L’ex segretario del Pd Pier Luigi Bersani, dopo le dure critiche dei giorni scorsi, chiarisce la rotta: «La fiducia si vota, non possiamo pensare che questo Paese possa andare in una fase di instabilità». Quanto all’opposizione, spiega, «non bisogna immaginare queste aree come una falange, è un’iniziativa in costruzione». Naturalmente la minoranza dem non ha intenzione di smobilitare, come dimostrano gli attacchi di Civati: «Non voto cose che ammiccano a destra, all’elettorato di Berlusconi». A dar manforte alla sinistra pd arriva anche Alexis Tsipras, leader del partito greco Syriza, che nel suo intervento a Firenze alla giornata di incontri della sinistra, attacca il segretario italiano: «Ue e Italia sono in pericolo a causa di un dogmatismo dovuto all’austerità che può essere un suicidio, e sono messe in pericolo dal fatto che il vostro premier è tornato indietro, mettendo nell’agenda neoliberista i rapporti di lavoro». Tsipras invita all’unità e alla lotta: «Radicalizzazione a sinistra vuol dire far proprio un programma politico di resistenze contro la barbarie neoliberista. Questo lo vediamo in Spagna, Grecia, Irlanda e anche in Italia, con le proteste come lo sciopero generale della Cgil».
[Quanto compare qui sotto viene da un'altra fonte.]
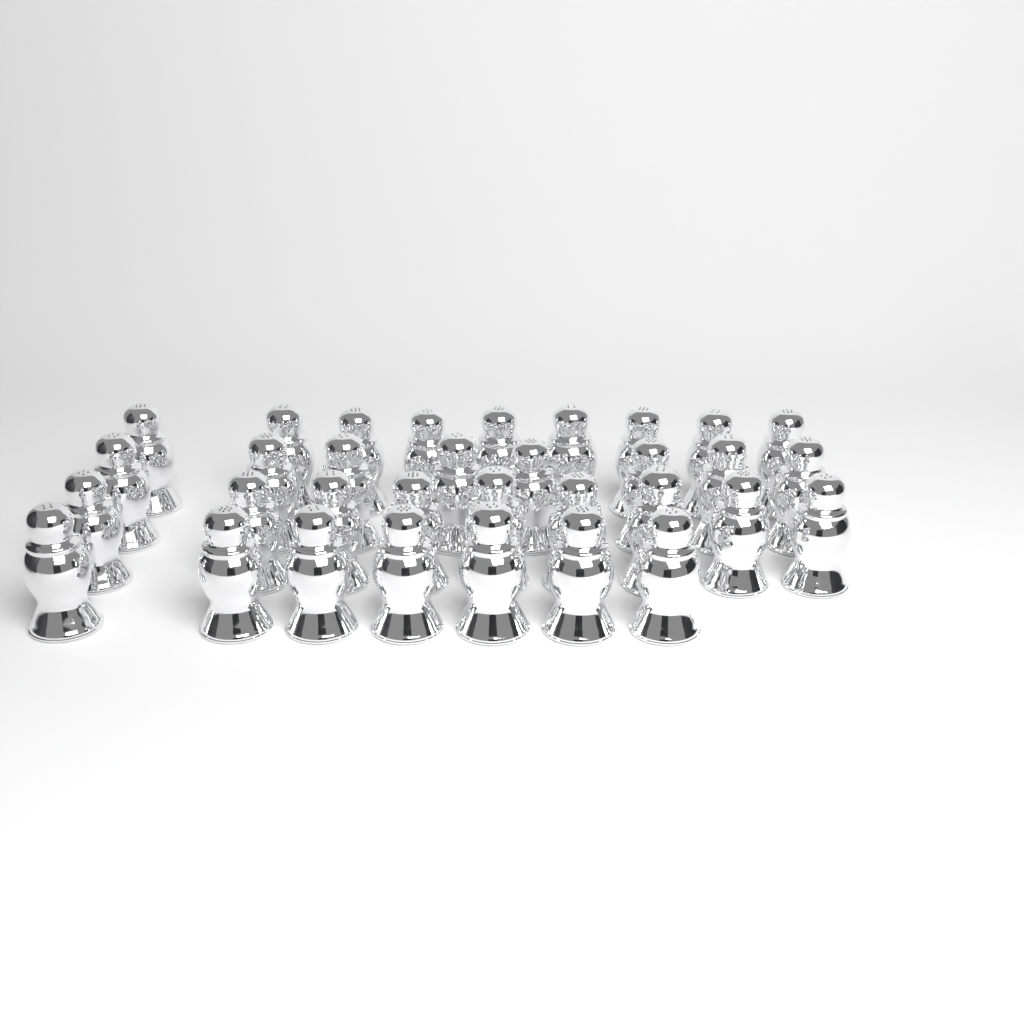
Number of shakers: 33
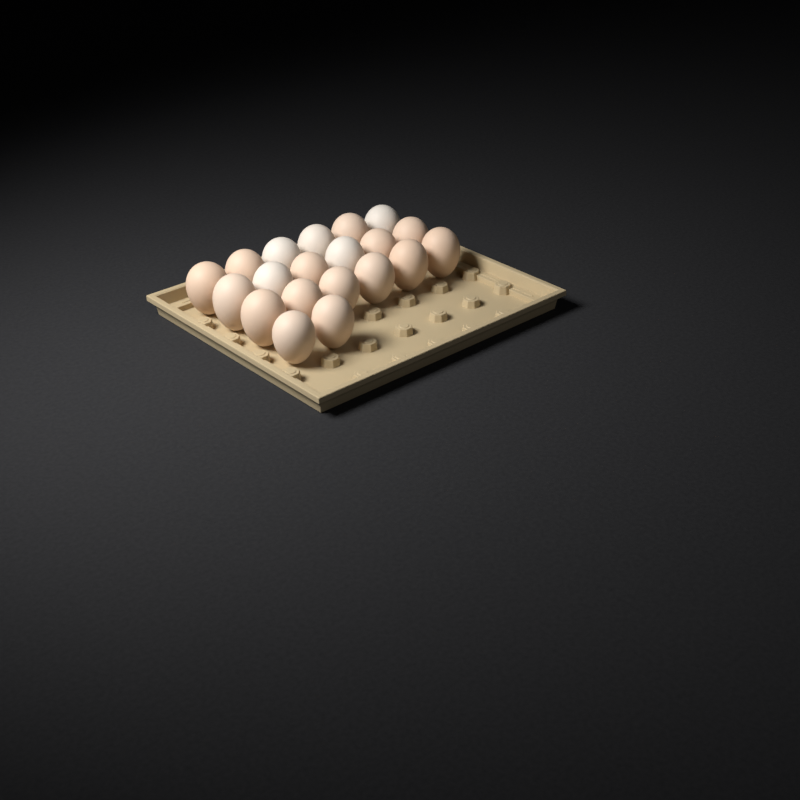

Ma, intanto, si procede con il Jobs act alla Camera. Cesare Damiano, presidente pd della commissione, tra i protagonisti della mediazione, è ottimista: «Se tutto fila liscio, si va spediti». Quanto ad altri aggiustamenti: «Se c’è qualcosa che non mette in discussione l’impianto della delega, si fa». Terreno minato, perché l’Ncd sembra intenzionato a resistere, come spiega il capogruppo in commissione Sergio Pizzolante: «I contenuti dell’articolo 18 sono quelli concordati tra il ministro Poletti e il senatore Sacconi e non quelli interni al Pd. Le modifiche al testo del Senato possono riguardare solo limitatissimi casi assimilabili ai licenziamenti discriminatori». Riferimento alla novità (rispetto al Senato) del reintegro per i licenziamenti disciplinari. Fattispecie che sarà dettagliata solo nei decreti delegati (emanati dal governo, dopo il via libera dato dal Parlamento con la legge delega).
Ieri è stato respinto un emendamento M5S che chiedeva la soppressione della delega, con 23 voti contrari e 15 a favore. In commissione, il governo conta su una maggioranza di 26 membri su 46 (21 pd, 2 ncd e 3 centristi). I 5 Stelle hanno contestato la maggioranza: Claudio Cominardi ha definito i parlamentari «burattini nelle mani di Renzi».